** start **

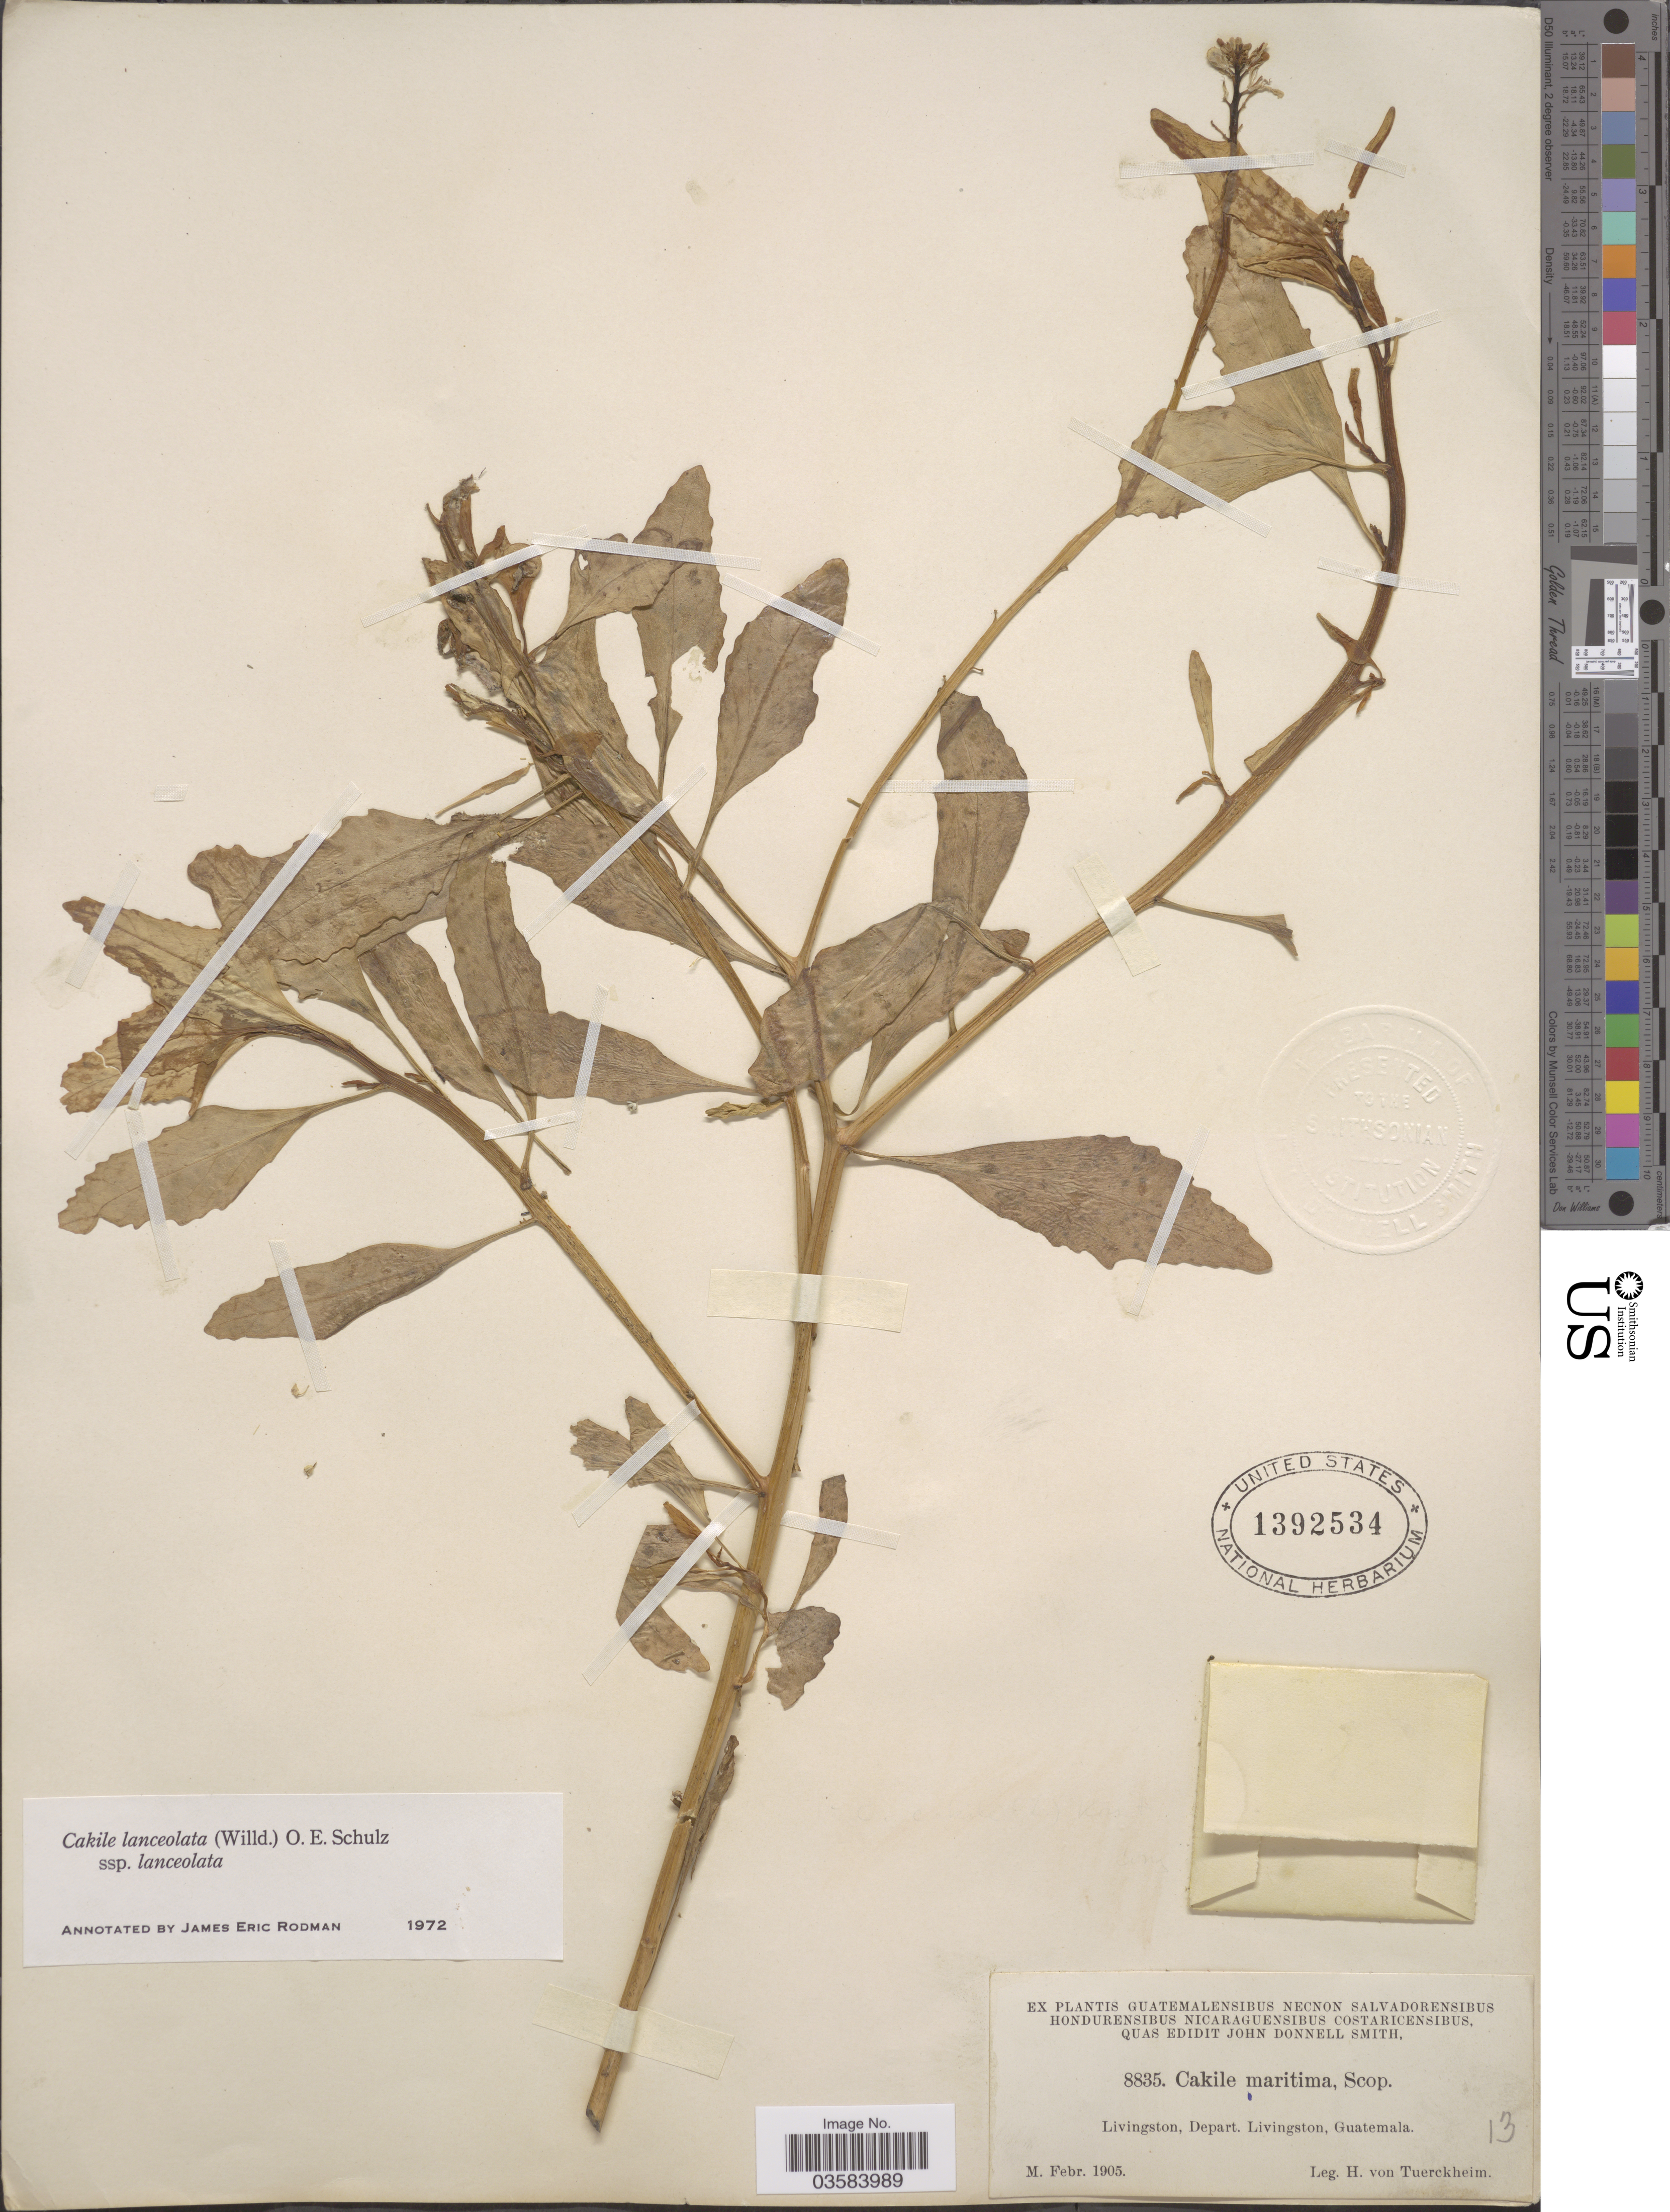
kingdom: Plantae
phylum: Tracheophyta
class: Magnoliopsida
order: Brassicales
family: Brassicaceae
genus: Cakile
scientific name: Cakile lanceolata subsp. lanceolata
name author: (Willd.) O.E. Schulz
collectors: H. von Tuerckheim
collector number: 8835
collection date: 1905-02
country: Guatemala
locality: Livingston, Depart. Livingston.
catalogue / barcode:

** end **

Your instructions:
Copy every line of the records above word for word, leaving out the pictures.

Task output:
kingdom: Plantae
phylum: Tracheophyta
class: Magnoliopsida
order: Brassicales
family: Brassicaceae
genus: Cakile
scientific name: Cakile lanceolata subsp. lanceolata
name author: (Willd.) O.E. Schulz
collectors: H. von Tuerckheim
collector number: 8835
collection date: 1905-02
country: Guatemala
locality: Livingston, Depart. Livingston.
catalogue / barcode:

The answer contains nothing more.